6 thoughts on “How to end the war in Afghanistan”

  1. You said it so well. I think all young people should give two or three years of national service. If they don’t qualify for the military they can work for AmeriCorps, Peace Corps, Head Start, cleaning roadsides or whatever needs to be done.

    In this area we know more about Afghanistan than most of the country. Whenever someone who was stationed at one of our many military installations is killed, it’s on the news and in the paper, as are troop and naval deployments. Since units stay together now rather than the random assignments of the Vietnam era, the news can be devastating.

    1. Thanks, Sharon. It would be cool to get a conversation going here, about war, draft, community (national) service.

      Why is it, for instance, the only time we hear about community service is when someone is sentenced to it by a court?

* _Provided material_

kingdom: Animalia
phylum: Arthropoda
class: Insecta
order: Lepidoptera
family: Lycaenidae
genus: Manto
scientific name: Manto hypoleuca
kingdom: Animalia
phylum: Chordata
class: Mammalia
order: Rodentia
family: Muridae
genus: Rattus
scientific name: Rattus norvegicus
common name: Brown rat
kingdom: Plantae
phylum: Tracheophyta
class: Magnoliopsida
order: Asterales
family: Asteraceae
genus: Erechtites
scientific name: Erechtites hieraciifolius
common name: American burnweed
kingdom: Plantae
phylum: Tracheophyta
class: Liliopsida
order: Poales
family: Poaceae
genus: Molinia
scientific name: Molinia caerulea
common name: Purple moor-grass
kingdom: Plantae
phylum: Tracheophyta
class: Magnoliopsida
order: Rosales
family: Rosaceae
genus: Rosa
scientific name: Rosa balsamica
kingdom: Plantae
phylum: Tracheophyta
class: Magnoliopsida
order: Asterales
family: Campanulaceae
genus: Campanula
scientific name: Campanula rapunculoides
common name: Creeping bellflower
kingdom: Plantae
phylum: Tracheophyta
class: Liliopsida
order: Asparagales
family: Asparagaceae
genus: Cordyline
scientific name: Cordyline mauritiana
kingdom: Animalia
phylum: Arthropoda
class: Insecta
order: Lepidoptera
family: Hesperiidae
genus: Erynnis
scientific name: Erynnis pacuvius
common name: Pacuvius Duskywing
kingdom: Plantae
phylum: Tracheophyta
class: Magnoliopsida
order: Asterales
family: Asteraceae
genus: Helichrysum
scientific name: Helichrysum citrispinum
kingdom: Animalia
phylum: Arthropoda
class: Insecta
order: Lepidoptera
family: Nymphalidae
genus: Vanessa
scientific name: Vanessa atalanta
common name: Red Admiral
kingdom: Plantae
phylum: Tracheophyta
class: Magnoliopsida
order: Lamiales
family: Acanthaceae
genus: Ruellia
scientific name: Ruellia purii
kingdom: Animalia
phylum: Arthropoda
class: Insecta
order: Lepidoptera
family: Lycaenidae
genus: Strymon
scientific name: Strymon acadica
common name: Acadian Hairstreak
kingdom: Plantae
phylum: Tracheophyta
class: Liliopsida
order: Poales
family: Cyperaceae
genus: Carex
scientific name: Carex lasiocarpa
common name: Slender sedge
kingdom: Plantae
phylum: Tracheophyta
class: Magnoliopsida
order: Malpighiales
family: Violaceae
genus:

* _What this exercise asks_
1) Rewrite the comments on ending the war in Afghanistan, starting with "1. You said" and going on through "community (national) service.", and substitute "newspaper" for "paper".
2) Resume the comment thread on ending the war in Afghanistan with new text that picks up after its final sentence.

* _Replies_
1)
1. You said it so well. I think all young people should give two or three years of national service. If they don’t qualify for the military they can work for AmeriCorps, Peace Corps, Head Start, cleaning roadsides or whatever needs to be done.

    In this area we know more about Afghanistan than most of the country. Whenever someone who was stationed at one of our many military installations is killed, it’s on the news and in the newspaper, as are troop and naval deployments. Since units stay together now rather than the random assignments of the Vietnam era, the news can be devastating.

    1. Thanks, Sharon. It would be cool to get a conversation going here, about war, draft, community (national) service.

2)
      And why should we not require some “dues” of everyone who is a member of this club we call the United States of America. Even if they qualify for military service, there are, as you mentioned, numerous other options to being an active participant-citizen.

  2. I think that “everyone serving” was the idea behind AmeriCorps but since it wasn’t required, very few signed up. All should register and be assigned to what suits them best. Some hospitals will pay for med school if the student agrees to serve x years at that hospital. The shipyards here offer apprenticeships with x years commitment. Why can’t that philosophy be stretched further? That could be a service option.

    Another hold back is all the kids on ADHD meds. If they take it after 11 yr old they are excluded from military service. At the theme park I see parents who don’t think they can control a child who has ADHD. You know what that means. They need an incentive – and I don’t mean ice cream.

    My son was a classic case. I refused the meds and he obeyed, at least until middle school, when his friends exerted more influence than I. However, once he joined the Marine Corps DEP, he shaped up fast. They told him, “if you get in any trouble, this contract will be voided.”

    1. There’s the rub: it has to be mandatory service, and it must include a salary. Higher pay for work we need more. Whether is military or Peace Corps.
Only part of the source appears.